Uma grande desgraça para o desesperado é ter esperado algo. Quando pouco ou nada se espera, é mais difícil sofrer decepções. Daí a importância de certa dormência da inteligência. Uma pitada de ignorância, para temperar a vida. Quem sabe demais, ou ao menos julga que sabe, sofre e sofre. Gente como eu faz isso. Esperamos tanto que já durante vislumbramos o depois terrível e vamos cavando em antes, que era sempre melhor. Vivemos em sonho, de pescoços retorcidos para o passado, da super-análise de fatos mortos e não esquecidos. Até mesmo as coisas boas pedem algum abandono.
Gente como eu não esquece. E eis aqui um dom realmente letal. Esquecer faz parte de aprender a ser gente. Quem nada esquece, não seleciona memórias e não domina sua rede mnemônica, é refém da atmosfera primordial de suas rememorações, presa do circo de uma tirana, que lança sempre de volta ao caldeirão do pensamento as tralhas apodrecidas de historietas póstumas. Nossa sensibilidade traz para cada impressão do passado uma cicatriz na alma, menos alegre que opressora.
Gente como eu é vitimado pela própria prepotência, pela própria grandeza de julgamento, e acaba esmagado pelo martelo titânico do juiz que traz em si. Termina por não perdoar a ninguém já que começa por não perdoar a si mesmo.

- **Tarefa a realizar**
Prossiga o texto sobre esperança, memória e esquecimento a partir da última frase dele. Os registros não têm nenhuma relação com esta atividade.

- **Registros extraídos**
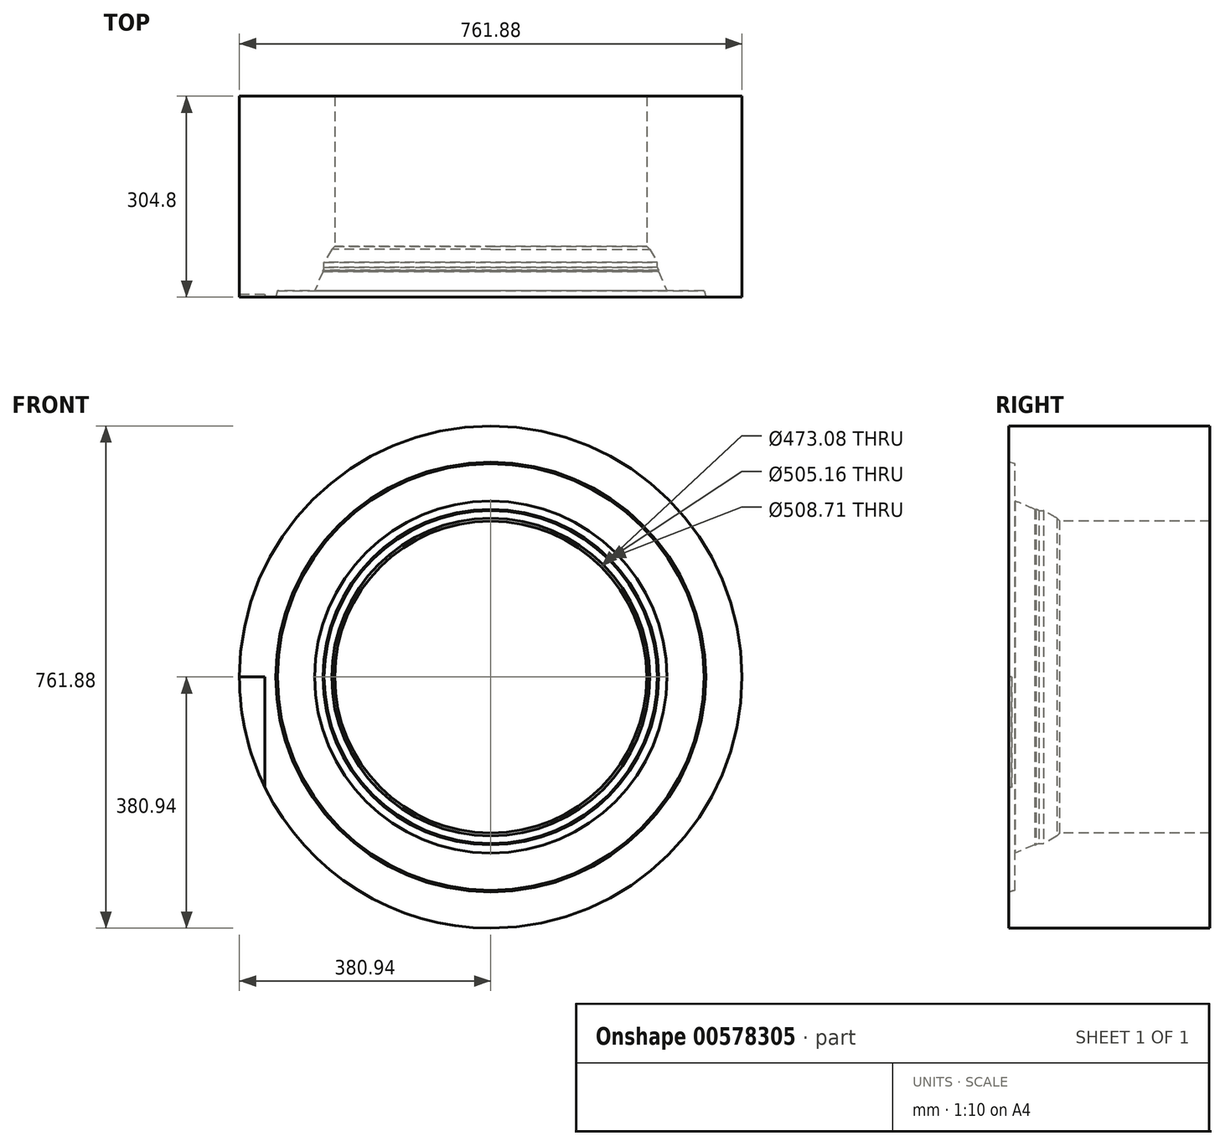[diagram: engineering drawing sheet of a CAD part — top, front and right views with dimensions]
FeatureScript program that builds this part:
annotation { "Feature Type Name" : "Feature", "Feature Type Description" : "" }
export const myFeature = defineFeature(function(context is Context, id is Id, definition is map)
    precondition{}
    {
        {
            var Q0;
            Q0=qCreatedBy(makeId("Front.planeOp"),FACE);
            var sketch = newSketch(context, id + "F0", { "sketchPlane" : qUnion([Q0])});
            skCircle(sketch, "E0", {"center": v(0, 0) * mm, "radius": 236.54 * mm});
            skCircle(sketch, "E1", {"center": v(0, 0) * mm, "radius": 380.94 * mm});
            skSolve(sketch);
        }
        {
            var Q0;
            Q0=qSketchRegion(id+"F0",true);
            extrude(context, id + "F1", {"entities" : qUnion([Q0]), "oppositeDirection" : true, "depth" : 304.8 * mm, "offsetDistance" : 25.4 * mm});
        }
        {
            var Q0;
            Q0=qCreatedBy(makeId("Right.planeOp"),FACE);
            var sketch = newSketch(context, id + "F2", { "sketchPlane" : qUnion([Q0])});
            skLineSegment(sketch, "E2", {"start": v(0, 0) * mm, "end": v(-223.81, 0) * mm});
            skPoint(sketch, "E3", {"position": v(0, 325.9) * mm});
            skLineSegment(sketch, "E4", {"start": v(9.52, 323.44) * mm, "end": v(9.53, 0) * mm});
            skLineSegment(sketch, "E5", {"start": v(0, 325.9) * mm, "end": v(9.53, 323.44) * mm});
            skLineSegment(sketch, "E6", {"start": v(0, 0) * mm, "end": v(9.53, 0) * mm});
            skLineSegment(sketch, "E7", {"start": v(0, 325.9) * mm, "end": v(-38.14, 325.9) * mm});
            skLineSegment(sketch, "E8", {"start": v(-38.14, 325.9) * mm, "end": v(0, -5.87) * mm});
            skSolve(sketch);
        }
        {
            var Q0;
            Q0=qSketchRegion(id+"F2",true);
            var Q1;
            Q1=sQuery(id+"F2.wireOp",EDGE,"E2");
            revolve(context, id + "F3", {"operationType" : NewBodyOperationType.REMOVE, "entities" : qUnion([Q0]), "axis" : qUnion([Q1]), "revolveType" : RevolveType.FULL, "oppositeDirection" : true});
        }
        {
            var Q0;
            Q0=qCreatedBy(makeId("Right.planeOp"),FACE);
            var sketch = newSketch(context, id + "F4", { "sketchPlane" : qUnion([Q0])});
            skPoint(sketch, "E9", {"position": v(9.52, 267) * mm});
            skLineSegment(sketch, "E10", {"start": v(9.52, 267) * mm, "end": v(39.3, 254.36) * mm});
            skLineSegment(sketch, "E11", {"start": v(41.25, 254.36) * mm, "end": v(39.3, 254.36) * mm});
            skLineSegment(sketch, "E12", {"start": v(41.25, 254.36) * mm, "end": v(45.44, 252.58) * mm});
            skLineSegment(sketch, "E13", {"start": v(45.44, 252.58) * mm, "end": v(52.7, 252.58) * mm});
            skLineSegment(sketch, "E14", {"start": v(52.7, 252.58) * mm, "end": v(72.8, 240.98) * mm});
            skLineSegment(sketch, "E15", {"start": v(72.8, 240.98) * mm, "end": v(83.79, 229.98) * mm});
            skLineSegment(sketch, "E16", {"start": v(9.52, 267) * mm, "end": v(-83.95, 267) * mm});
            skLineSegment(sketch, "E17", {"start": v(-83.95, 267) * mm, "end": v(-48.08, 188) * mm});
            skLineSegment(sketch, "E18", {"start": v(-48.08, 188) * mm, "end": v(83.79, 229.98) * mm});
            skSolve(sketch);
        }
        {
            var Q0;
            Q0=qSketchRegion(id+"F4",true);
            var Q1;
            Q1=makeQuery(id+"F1.opExtrude","SWEPT_FACE",FACE,{"disambiguationData":[OSD([sQuery(id+"F0.wireOp",EDGE,"E0")])]});
            revolve(context, id + "F5", {"operationType" : NewBodyOperationType.REMOVE, "entities" : qUnion([Q0]), "axis" : qUnion([Q1]), "revolveType" : RevolveType.FULL, "oppositeDirection" : true});
        }
        {
            var Q0;
            Q0=qCreatedBy(makeId("Top.planeOp"),FACE);
            var sketch = newSketch(context, id + "F6", { "sketchPlane" : qUnion([Q0])});
            skLineSegment(sketch, "E19.bottom", {"start": v(-395.47, -13.39) * mm, "end": v(-342.23, -13.39) * mm});
            skLineSegment(sketch, "E19.top", {"start": v(-395.47, 4.5) * mm, "end": v(-342.23, 4.5) * mm});
            skLineSegment(sketch, "E19.left", {"start": v(-395.47, -13.39) * mm, "end": v(-395.47, 4.5) * mm});
            skLineSegment(sketch, "E19.right", {"start": v(-342.23, -13.39) * mm, "end": v(-342.23, 4.5) * mm});
            skSolve(sketch);
        }
        {
            var Q0;
            Q0=qSketchRegion(id+"F6",true);
            extrude(context, id + "F7", {"entities" : qUnion([Q0]), "operationType" : NewBodyOperationType.REMOVE, "oppositeDirection" : true, "depth" : 231.14 * mm, "offsetDistance" : 25.4 * mm});
        }
    });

- **Resposta escrita**
Gente como eu quer é ser amado, total e incondicionalmente. Desabridamente admirado e bajulado feito criança. Gente como eu é criança para sempre. Não saiu do berço, talvez nem do útero, não aceitou o mundo como lhe foi oferecido. Quer um mundo maior, melhor, diferente, mais digno de sua participação no espetáculo. Rejeita a vida que tem como uma criança caprichosa lança ao chão o brinquedo dado com carinho e detestado pela singeleza.
Pessoas como eu padecem não menos de uma profunda e espessa misericórdia. Filha menos da nobreza de espírito que do complexo de superioridade. Essa mistura produz um efeito bizarro: complexo de inferioridade. De tanto imaginar tudo tão pequeno, por analogia, imaginamo-nos imensos, e sentimos pena, a começar de nós mesmos. A impotência advinda daí traz a certeza de nossa diminuta dimensão diante de algo sempre maior. E por não podermos ser maiores, somos minúsculos. Por não poder ter o mundo que queremos, as pessoas que idealizamos e a perfeição que imaginamos, sentimo-nos miseráveis, plenos de auto-misericórdia, pequeninos, perdidos, sós, e não queremos nada desse mundo, nem dessas pessoas.